--- Document source ---

Pourtant, l’amour est encore là. Nous voyons tant de collaborateurs qui ont un fort sentiment d’appartenance à leur entreprise, qui aiment leur métier et en sont fiers. Nous voyons tant de managers engagés, passionnés, donnant sans compter de leur temps et de leur intelligence pour faire progresser leurs équipes. L’envie est rarement partie, elle est endormie plutôt.

L’enjeu n’est donc pas de tout jeter ou de tout faire différemment. Au contraire la première chose à faire est de poser des bases saines : un projet d’entreprise stable, des rituels solides et pérennes. Prendre des décisions prévisibles, parce qu’elles sont connectées à une vision qui est claire pour tout le monde, ce n’est pas un défaut, c’est un socle. Mais il ne faut pas s’arrêter là.

Ce qu’il faut faire, c’est changer votre manière de faire. Là-dessus, vous devez avoir UNE idée en tête : surprendre. Surprendre en n’organisant jamais deux événements collectifs de la même manière (hors rituels), en rajoutant toujours un élément qui étonnera et marquera les esprits.

Surprendre, ce n’est pas de faire quelque chose d’incroyable mais quelque chose de différent. De donner l’impression à votre équipe que vous vous remettez en cause personnellement, vous ou votre Codir, que vous savez prendre des risques, que vous vous exposez. Si vous faites cela, vos équipes auront envie de venir, de vous écouter et, pour certains, de prendre des risques eux aussi.

Après, une grande partie des conseils applicables aux couples sont parfaitement adaptés à la relation managériale :

  • Improviser : être spontané, ne pas tout ficeler à l’avance, éviter de tout planifier et laisser de la liberté à votre équipe.
  • Tenter de nouvelles choses : ne pas croire que « ça ne marchera jamais » et que « ça ne vaut même pas le coup d’essayer ». Accepter le droit à l’erreur.
  • Communiquer, communiquer, communiquer.
  • Multiplier les petites attentions : pour valoriser et soutenir quand vos équipes en ont besoin.

---

Travail à réaliser:
1) Répondez aux questions suivantes d'après le document source :
(a) Quelle idée unique faut-il avoir en tête pour changer sa manière de faire ?
(b) Quelles bases saines faut-il poser en premier ?
(c) Comment l'envie est-elle qualifiée, plutôt que partie ?
2) Relevez dans le document source la formule placée en tête de chacun des conseils à puces applicables à la relation managériale.
3) Reproduisez à l'identique le passage du document source commençant par « Pourtant, l’amour est » et se poursuivant jusqu'à « pas s’arrêter là. ».

--- Extraits du corpus ---

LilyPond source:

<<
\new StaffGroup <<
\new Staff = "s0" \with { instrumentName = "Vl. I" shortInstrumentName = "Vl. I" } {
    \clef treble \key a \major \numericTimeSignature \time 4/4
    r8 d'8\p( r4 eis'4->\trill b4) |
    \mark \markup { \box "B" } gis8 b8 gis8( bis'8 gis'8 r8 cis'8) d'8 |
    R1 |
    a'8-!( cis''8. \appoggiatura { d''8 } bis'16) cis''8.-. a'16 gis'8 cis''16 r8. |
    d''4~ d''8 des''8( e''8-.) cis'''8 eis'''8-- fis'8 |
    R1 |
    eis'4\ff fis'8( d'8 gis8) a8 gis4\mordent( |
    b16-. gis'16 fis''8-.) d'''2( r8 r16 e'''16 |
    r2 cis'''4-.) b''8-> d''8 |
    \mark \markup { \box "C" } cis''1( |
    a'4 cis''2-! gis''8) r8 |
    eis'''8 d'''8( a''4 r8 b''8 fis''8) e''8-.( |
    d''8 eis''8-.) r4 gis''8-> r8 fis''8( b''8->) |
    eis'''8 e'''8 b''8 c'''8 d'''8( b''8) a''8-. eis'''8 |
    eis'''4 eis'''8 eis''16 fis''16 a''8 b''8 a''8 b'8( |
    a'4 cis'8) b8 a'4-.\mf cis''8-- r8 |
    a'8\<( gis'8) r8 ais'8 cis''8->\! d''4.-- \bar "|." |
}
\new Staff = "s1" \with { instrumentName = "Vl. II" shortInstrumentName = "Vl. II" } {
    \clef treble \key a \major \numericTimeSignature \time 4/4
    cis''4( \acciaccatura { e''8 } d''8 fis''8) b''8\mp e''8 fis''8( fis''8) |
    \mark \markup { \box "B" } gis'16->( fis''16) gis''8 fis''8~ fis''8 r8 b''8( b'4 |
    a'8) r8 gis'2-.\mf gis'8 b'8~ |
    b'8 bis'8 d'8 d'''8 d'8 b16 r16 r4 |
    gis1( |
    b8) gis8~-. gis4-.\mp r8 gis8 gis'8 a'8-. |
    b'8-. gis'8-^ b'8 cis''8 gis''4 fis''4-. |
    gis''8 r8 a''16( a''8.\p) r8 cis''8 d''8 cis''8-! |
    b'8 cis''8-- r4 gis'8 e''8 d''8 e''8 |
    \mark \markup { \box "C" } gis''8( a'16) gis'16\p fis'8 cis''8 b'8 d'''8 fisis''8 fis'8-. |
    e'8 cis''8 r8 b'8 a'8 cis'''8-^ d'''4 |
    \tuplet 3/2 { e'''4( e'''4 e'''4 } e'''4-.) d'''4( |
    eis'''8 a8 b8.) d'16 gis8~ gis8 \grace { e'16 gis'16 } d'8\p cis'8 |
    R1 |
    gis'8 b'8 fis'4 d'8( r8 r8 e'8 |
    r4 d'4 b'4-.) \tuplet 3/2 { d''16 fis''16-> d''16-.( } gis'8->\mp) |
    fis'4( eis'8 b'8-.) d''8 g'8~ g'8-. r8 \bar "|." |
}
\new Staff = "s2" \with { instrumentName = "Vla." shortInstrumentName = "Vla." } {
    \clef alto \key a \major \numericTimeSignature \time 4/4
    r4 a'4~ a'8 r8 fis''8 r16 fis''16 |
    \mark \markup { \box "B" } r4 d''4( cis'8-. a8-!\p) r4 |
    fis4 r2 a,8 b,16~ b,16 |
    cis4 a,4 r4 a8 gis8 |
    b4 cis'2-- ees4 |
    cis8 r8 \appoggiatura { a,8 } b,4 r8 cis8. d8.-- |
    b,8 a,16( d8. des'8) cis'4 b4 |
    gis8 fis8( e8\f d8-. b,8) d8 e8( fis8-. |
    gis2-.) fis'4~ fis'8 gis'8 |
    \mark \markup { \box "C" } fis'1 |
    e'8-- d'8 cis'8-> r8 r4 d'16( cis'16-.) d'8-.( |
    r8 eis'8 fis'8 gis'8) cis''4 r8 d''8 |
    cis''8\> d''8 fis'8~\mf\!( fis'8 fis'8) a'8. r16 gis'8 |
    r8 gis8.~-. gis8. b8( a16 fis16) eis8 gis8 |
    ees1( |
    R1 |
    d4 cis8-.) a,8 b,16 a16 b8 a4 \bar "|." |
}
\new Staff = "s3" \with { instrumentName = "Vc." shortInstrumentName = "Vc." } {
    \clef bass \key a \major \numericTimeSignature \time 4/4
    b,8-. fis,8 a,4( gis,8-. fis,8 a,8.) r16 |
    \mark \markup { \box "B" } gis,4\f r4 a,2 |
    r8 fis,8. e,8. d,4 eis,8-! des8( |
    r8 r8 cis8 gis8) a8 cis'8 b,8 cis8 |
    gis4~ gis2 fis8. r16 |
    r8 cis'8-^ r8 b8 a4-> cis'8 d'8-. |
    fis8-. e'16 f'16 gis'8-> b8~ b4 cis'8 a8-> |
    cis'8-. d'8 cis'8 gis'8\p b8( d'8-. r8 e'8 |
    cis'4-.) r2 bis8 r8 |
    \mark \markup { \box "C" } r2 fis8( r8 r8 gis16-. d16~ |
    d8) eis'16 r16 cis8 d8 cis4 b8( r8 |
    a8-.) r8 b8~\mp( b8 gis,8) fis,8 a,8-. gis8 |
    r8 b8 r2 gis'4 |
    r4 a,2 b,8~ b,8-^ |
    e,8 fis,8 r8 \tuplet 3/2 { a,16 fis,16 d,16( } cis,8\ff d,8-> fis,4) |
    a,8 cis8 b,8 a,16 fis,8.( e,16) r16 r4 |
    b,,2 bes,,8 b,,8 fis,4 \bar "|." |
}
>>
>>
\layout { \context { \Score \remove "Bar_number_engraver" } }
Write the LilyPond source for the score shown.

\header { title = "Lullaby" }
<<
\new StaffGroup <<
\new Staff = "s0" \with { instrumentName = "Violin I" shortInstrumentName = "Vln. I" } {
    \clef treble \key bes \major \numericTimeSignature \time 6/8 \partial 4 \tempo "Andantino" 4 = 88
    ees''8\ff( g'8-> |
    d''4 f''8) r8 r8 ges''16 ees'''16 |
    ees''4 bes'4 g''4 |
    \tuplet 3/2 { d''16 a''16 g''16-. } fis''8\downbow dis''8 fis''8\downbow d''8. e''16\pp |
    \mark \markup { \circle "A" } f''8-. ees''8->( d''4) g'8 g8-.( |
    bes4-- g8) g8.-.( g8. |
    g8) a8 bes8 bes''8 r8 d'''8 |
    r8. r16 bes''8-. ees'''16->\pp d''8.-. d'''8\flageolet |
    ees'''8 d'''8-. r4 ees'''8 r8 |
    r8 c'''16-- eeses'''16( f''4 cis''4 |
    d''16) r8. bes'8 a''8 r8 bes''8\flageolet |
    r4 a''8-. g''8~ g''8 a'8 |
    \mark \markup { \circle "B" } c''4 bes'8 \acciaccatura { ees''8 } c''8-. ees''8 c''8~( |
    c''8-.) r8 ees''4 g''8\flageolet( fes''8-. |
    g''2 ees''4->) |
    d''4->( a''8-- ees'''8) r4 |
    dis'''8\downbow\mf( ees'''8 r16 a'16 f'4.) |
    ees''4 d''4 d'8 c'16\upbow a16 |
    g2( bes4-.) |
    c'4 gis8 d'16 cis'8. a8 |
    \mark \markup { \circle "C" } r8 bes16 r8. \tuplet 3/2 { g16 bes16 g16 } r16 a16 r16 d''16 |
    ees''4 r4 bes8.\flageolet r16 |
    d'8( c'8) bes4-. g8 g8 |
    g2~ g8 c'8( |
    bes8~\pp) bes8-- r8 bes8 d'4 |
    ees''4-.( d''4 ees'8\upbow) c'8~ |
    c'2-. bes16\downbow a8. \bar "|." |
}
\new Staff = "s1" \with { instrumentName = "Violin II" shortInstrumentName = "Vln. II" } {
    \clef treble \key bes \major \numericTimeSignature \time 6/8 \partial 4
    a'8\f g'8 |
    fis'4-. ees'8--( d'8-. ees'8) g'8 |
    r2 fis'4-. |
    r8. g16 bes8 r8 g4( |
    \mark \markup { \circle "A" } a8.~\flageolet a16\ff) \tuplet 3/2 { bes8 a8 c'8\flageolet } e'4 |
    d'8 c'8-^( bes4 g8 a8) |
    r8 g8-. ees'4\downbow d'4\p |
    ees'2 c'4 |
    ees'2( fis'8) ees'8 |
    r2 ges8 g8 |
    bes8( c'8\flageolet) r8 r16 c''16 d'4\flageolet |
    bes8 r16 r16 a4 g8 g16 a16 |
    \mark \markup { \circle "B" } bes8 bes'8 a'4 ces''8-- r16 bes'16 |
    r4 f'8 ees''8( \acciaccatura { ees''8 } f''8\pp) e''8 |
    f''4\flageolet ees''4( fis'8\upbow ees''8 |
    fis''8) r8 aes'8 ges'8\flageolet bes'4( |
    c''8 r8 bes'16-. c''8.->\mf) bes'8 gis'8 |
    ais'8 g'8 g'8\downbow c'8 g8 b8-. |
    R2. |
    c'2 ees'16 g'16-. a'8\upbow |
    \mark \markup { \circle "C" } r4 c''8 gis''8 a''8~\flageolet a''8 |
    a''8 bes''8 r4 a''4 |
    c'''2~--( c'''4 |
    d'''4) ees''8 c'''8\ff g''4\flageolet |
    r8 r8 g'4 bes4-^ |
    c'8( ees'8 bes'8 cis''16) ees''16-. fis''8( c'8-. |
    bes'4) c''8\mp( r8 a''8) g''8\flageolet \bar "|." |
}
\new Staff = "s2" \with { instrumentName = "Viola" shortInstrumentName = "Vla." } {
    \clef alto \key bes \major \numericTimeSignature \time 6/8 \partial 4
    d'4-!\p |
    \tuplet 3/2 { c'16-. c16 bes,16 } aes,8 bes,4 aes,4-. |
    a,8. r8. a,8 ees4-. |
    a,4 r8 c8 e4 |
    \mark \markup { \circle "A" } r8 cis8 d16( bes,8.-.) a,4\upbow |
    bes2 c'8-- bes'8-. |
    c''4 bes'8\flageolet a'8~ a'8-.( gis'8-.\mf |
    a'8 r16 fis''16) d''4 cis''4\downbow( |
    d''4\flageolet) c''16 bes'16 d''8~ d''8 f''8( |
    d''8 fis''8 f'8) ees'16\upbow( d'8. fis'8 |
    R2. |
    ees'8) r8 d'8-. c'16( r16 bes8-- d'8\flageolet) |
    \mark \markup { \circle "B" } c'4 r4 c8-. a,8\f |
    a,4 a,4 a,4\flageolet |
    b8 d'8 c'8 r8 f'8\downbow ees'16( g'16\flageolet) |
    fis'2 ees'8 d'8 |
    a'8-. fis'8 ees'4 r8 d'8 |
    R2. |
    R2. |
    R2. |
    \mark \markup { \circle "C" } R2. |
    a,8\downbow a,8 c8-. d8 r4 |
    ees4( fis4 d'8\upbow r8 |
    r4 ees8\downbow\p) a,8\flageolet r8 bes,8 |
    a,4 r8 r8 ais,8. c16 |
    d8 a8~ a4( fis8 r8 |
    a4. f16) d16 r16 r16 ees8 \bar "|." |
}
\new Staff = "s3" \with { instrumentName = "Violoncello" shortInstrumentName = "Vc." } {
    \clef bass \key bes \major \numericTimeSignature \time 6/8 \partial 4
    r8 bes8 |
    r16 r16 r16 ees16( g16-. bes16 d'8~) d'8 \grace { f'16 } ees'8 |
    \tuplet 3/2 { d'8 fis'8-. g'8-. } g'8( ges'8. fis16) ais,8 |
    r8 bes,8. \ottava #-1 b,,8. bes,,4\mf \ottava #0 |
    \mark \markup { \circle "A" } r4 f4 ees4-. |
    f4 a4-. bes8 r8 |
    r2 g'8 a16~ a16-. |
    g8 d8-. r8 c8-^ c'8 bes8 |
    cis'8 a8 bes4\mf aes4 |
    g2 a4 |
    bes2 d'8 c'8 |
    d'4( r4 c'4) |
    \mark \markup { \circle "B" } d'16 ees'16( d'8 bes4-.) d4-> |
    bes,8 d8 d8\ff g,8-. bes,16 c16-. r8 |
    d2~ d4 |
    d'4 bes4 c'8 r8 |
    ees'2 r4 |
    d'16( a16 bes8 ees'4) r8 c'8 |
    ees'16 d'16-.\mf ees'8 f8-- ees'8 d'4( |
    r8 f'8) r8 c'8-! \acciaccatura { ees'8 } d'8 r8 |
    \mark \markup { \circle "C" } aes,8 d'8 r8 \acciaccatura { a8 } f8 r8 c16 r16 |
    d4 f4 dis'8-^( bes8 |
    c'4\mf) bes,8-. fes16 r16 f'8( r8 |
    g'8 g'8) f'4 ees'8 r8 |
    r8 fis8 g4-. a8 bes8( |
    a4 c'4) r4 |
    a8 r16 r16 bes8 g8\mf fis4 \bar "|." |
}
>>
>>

---

Corrigé des tâches:
1)
(a) Surprendre.
(b) Un projet d'entreprise stable, des rituels solides et pérennes.
(c) Elle est endormie.

2)
- Improviser
- Tenter de nouvelles choses
- Communiquer, communiquer, communiquer
- Multiplier les petites attentions

3)
Pourtant, l’amour est encore là. Nous voyons tant de collaborateurs qui ont un fort sentiment d’appartenance à leur entreprise, qui aiment leur métier et en sont fiers. Nous voyons tant de managers engagés, passionnés, donnant sans compter de leur temps et de leur intelligence pour faire progresser leurs équipes. L’envie est rarement partie, elle est endormie plutôt.

L’enjeu n’est donc pas de tout jeter ou de tout faire différemment. Au contraire la première chose à faire est de poser des bases saines : un projet d’entreprise stable, des rituels solides et pérennes. Prendre des décisions prévisibles, parce qu’elles sont connectées à une vision qui est claire pour tout le monde, ce n’est pas un défaut, c’est un socle. Mais il ne faut pas s’arrêter là.